▶ **Exercise instructions**: Copy the listing below word for word, leaving out the pictures.

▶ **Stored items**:
^^^^^^^^
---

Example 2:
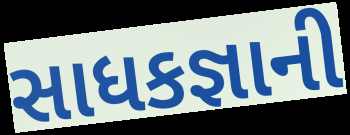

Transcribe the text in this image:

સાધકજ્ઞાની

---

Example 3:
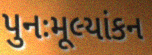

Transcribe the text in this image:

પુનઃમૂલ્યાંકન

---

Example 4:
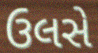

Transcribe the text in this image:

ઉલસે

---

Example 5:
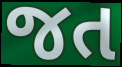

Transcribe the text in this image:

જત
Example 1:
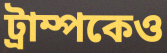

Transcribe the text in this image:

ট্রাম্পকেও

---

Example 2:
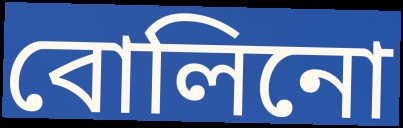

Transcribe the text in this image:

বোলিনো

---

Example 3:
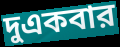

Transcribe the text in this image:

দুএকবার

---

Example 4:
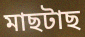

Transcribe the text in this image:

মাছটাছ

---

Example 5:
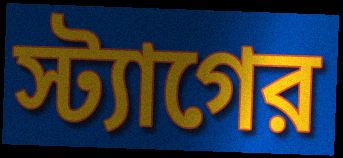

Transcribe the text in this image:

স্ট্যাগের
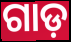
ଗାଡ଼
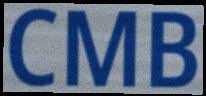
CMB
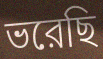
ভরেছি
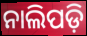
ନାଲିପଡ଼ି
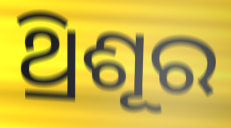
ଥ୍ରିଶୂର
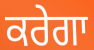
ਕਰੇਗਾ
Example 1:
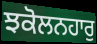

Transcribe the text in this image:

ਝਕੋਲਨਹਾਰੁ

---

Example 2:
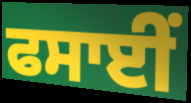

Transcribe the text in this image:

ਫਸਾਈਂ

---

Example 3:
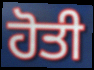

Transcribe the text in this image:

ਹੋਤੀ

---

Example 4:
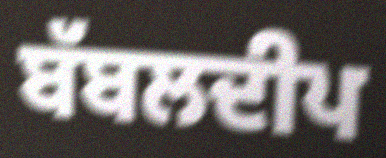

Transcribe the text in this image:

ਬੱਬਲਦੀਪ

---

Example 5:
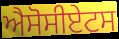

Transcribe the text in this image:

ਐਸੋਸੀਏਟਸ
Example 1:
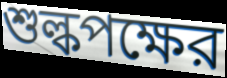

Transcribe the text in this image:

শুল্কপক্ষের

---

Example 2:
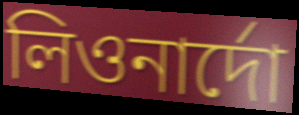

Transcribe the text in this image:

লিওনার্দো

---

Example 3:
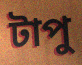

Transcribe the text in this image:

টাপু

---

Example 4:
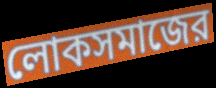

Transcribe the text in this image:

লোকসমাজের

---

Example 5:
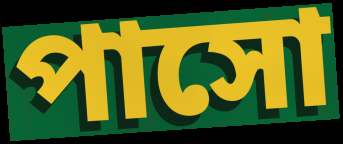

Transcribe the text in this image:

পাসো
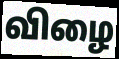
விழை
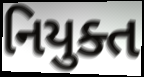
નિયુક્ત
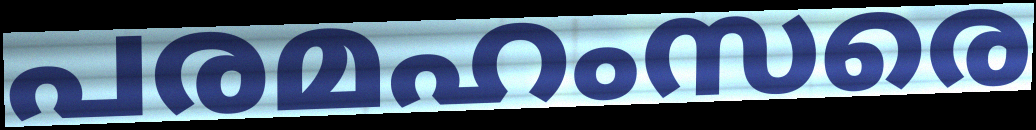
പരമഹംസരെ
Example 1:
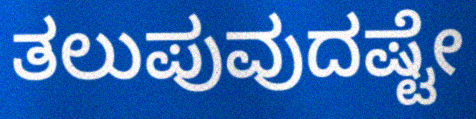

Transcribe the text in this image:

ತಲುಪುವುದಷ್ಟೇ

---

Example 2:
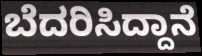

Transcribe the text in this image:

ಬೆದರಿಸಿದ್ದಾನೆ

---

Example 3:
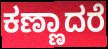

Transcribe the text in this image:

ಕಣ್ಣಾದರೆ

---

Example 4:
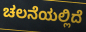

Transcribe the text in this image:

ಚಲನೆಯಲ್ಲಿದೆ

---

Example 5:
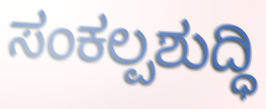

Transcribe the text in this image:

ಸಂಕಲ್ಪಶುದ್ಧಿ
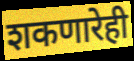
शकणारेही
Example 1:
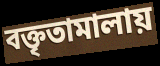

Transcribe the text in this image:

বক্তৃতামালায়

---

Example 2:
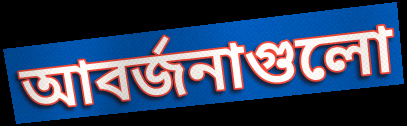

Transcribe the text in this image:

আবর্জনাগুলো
^^^^^^^^
▶ **Exercise solution**:
---

Example 2:

Transcribe the text in this image:

સાધકજ્ઞાની

---

Example 3:

Transcribe the text in this image:

પુનઃમૂલ્યાંકન

---

Example 4:

Transcribe the text in this image:

ઉલસે

---

Example 5:

Transcribe the text in this image:

જત
Example 1:

Transcribe the text in this image:

ট্রাম্পকেও

---

Example 2:

Transcribe the text in this image:

বোলিনো

---

Example 3:

Transcribe the text in this image:

দুএকবার

---

Example 4:

Transcribe the text in this image:

মাছটাছ

---

Example 5:

Transcribe the text in this image:

স্ট্যাগের
ଗାଡ଼
CMB
ভরেছি
ନାଲିପଡ଼ି
ଥ୍ରିଶୂର
ਕਰੇਗਾ
Example 1:

Transcribe the text in this image:

ਝਕੋਲਨਹਾਰੁ

---

Example 2:

Transcribe the text in this image:

ਫਸਾਈਂ

---

Example 3:

Transcribe the text in this image:

ਹੋਤੀ

---

Example 4:

Transcribe the text in this image:

ਬੱਬਲਦੀਪ

---

Example 5:

Transcribe the text in this image:

ਐਸੋਸੀਏਟਸ
Example 1:

Transcribe the text in this image:

শুল্কপক্ষের

---

Example 2:

Transcribe the text in this image:

লিওনার্দো

---

Example 3:

Transcribe the text in this image:

টাপু

---

Example 4:

Transcribe the text in this image:

লোকসমাজের

---

Example 5:

Transcribe the text in this image:

পাসো
விழை
નિયુક્ત
പരമഹംസരെ
Example 1:

Transcribe the text in this image:

ತಲುಪುವುದಷ್ಟೇ

---

Example 2:

Transcribe the text in this image:

ಬೆದರಿಸಿದ್ದಾನೆ

---

Example 3:

Transcribe the text in this image:

ಕಣ್ಣಾದರೆ

---

Example 4:

Transcribe the text in this image:

ಚಲನೆಯಲ್ಲಿದೆ

---

Example 5:

Transcribe the text in this image:

ಸಂಕಲ್ಪಶುದ್ಧಿ
शकणारेही
Example 1:

Transcribe the text in this image:

বক্তৃতামালায়

---

Example 2:

Transcribe the text in this image:

আবর্জনাগুলো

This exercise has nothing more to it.